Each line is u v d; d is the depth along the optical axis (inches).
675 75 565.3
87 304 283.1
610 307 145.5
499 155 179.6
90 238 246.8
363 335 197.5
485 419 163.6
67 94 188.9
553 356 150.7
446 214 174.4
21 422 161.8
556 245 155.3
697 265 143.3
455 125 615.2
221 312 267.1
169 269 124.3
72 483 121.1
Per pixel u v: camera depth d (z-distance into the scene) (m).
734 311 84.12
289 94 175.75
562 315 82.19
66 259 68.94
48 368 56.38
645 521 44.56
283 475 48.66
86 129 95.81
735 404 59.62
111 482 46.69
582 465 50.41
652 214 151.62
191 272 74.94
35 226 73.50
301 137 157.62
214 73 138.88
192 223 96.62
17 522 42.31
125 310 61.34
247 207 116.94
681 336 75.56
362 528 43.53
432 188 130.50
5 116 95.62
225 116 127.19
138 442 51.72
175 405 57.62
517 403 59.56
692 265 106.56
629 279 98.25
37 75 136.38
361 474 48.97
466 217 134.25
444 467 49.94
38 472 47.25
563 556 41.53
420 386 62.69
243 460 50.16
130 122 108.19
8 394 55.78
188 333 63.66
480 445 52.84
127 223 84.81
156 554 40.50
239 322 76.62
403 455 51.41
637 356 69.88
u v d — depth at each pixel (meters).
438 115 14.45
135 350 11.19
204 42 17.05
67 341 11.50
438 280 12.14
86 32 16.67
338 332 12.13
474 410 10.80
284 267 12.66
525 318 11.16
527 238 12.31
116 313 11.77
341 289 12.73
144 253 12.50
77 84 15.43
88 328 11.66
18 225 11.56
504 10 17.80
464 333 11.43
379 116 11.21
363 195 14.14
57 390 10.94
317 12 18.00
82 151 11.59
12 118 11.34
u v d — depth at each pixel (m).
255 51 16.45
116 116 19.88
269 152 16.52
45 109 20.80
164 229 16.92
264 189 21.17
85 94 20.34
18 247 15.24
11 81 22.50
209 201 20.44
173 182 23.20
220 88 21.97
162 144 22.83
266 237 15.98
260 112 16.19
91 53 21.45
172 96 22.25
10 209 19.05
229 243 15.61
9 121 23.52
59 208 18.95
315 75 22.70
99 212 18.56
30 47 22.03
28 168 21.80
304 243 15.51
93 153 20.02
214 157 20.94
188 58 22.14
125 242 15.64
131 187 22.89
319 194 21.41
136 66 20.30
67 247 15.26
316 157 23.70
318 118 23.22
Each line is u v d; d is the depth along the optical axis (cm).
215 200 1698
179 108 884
+ + + + +
Requirement: A verbatim transcription is required of the lines from the one with "111 482 46.69" through the final line of the entries above, and of nothing else.

Exercise solution:
111 482 46.69
582 465 50.41
652 214 151.62
191 272 74.94
35 226 73.50
301 137 157.62
214 73 138.88
192 223 96.62
17 522 42.31
125 310 61.34
247 207 116.94
681 336 75.56
362 528 43.53
432 188 130.50
5 116 95.62
225 116 127.19
138 442 51.72
175 405 57.62
517 403 59.56
692 265 106.56
629 279 98.25
37 75 136.38
361 474 48.97
466 217 134.25
444 467 49.94
38 472 47.25
563 556 41.53
420 386 62.69
243 460 50.16
130 122 108.19
8 394 55.78
188 333 63.66
480 445 52.84
127 223 84.81
156 554 40.50
239 322 76.62
403 455 51.41
637 356 69.88
u v d — depth at each pixel (meters).
438 115 14.45
135 350 11.19
204 42 17.05
67 341 11.50
438 280 12.14
86 32 16.67
338 332 12.13
474 410 10.80
284 267 12.66
525 318 11.16
527 238 12.31
116 313 11.77
341 289 12.73
144 253 12.50
77 84 15.43
88 328 11.66
18 225 11.56
504 10 17.80
464 333 11.43
379 116 11.21
363 195 14.14
57 390 10.94
317 12 18.00
82 151 11.59
12 118 11.34
u v d — depth at each pixel (m).
255 51 16.45
116 116 19.88
269 152 16.52
45 109 20.80
164 229 16.92
264 189 21.17
85 94 20.34
18 247 15.24
11 81 22.50
209 201 20.44
173 182 23.20
220 88 21.97
162 144 22.83
266 237 15.98
260 112 16.19
91 53 21.45
172 96 22.25
10 209 19.05
229 243 15.61
9 121 23.52
59 208 18.95
315 75 22.70
99 212 18.56
30 47 22.03
28 168 21.80
304 243 15.51
93 153 20.02
214 157 20.94
188 58 22.14
125 242 15.64
131 187 22.89
319 194 21.41
136 66 20.30
67 247 15.26
316 157 23.70
318 118 23.22
Each line is u v d; d is the depth along the optical axis (cm).
215 200 1698
179 108 884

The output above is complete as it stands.